• Try it:
Reproduce word for word, from the entries below, the line with "男, 80-84: 3275 -> 5300", the line with "女, 95-99: 1306 -> 700", and every line between them, and nothing more.

• Record extracts:

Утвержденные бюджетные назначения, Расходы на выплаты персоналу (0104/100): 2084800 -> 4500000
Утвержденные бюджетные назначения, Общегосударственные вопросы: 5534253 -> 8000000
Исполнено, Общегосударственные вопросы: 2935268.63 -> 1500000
...
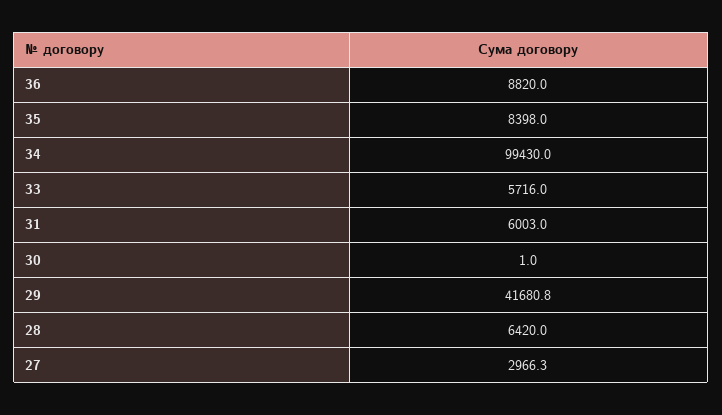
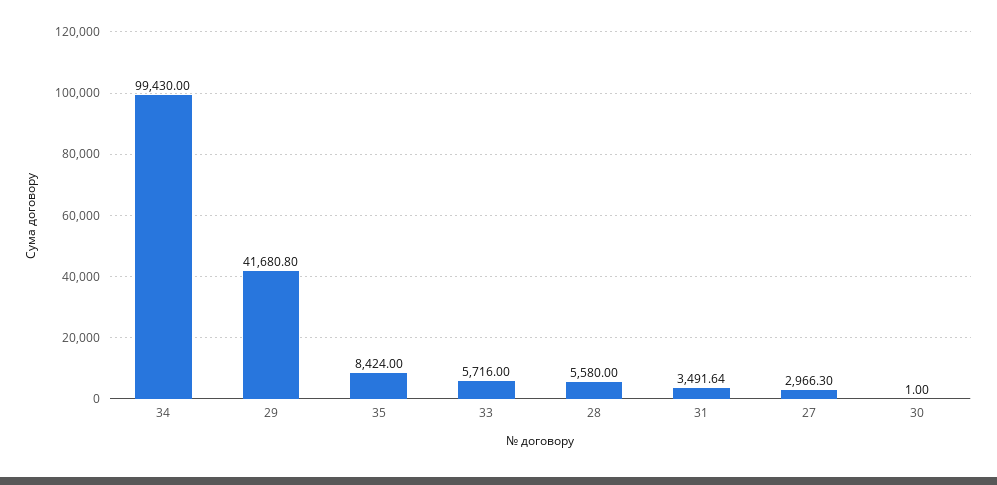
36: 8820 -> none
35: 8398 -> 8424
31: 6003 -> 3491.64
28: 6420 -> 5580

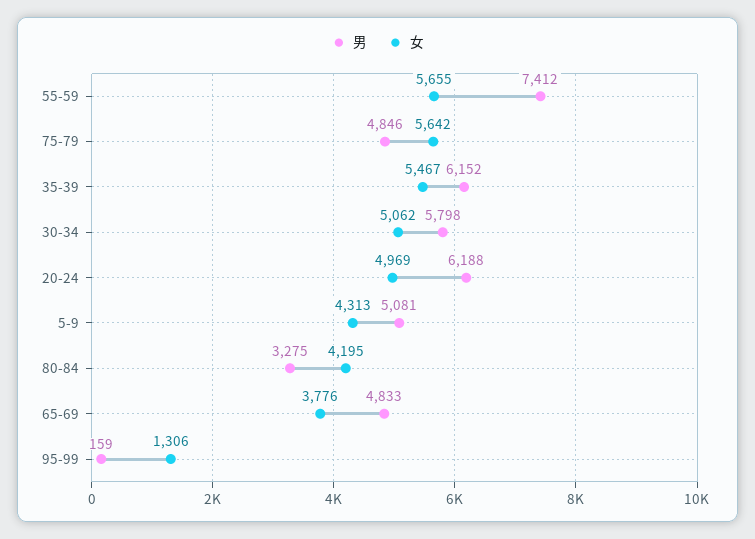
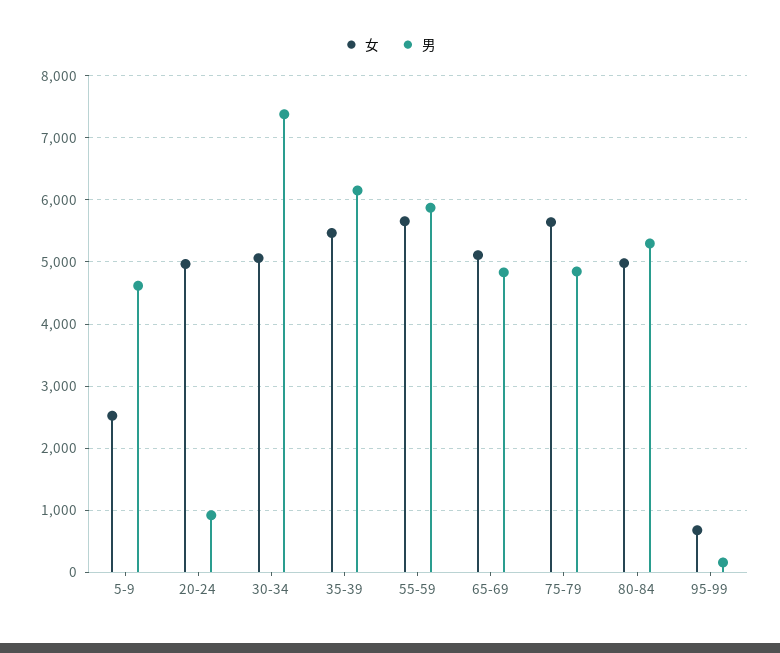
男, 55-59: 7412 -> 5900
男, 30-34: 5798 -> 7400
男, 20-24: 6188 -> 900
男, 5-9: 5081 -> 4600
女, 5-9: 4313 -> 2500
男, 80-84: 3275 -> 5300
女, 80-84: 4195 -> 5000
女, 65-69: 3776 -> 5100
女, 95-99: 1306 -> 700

• Solved exercise:
男, 80-84: 3275 -> 5300
女, 80-84: 4195 -> 5000
女, 65-69: 3776 -> 5100
女, 95-99: 1306 -> 700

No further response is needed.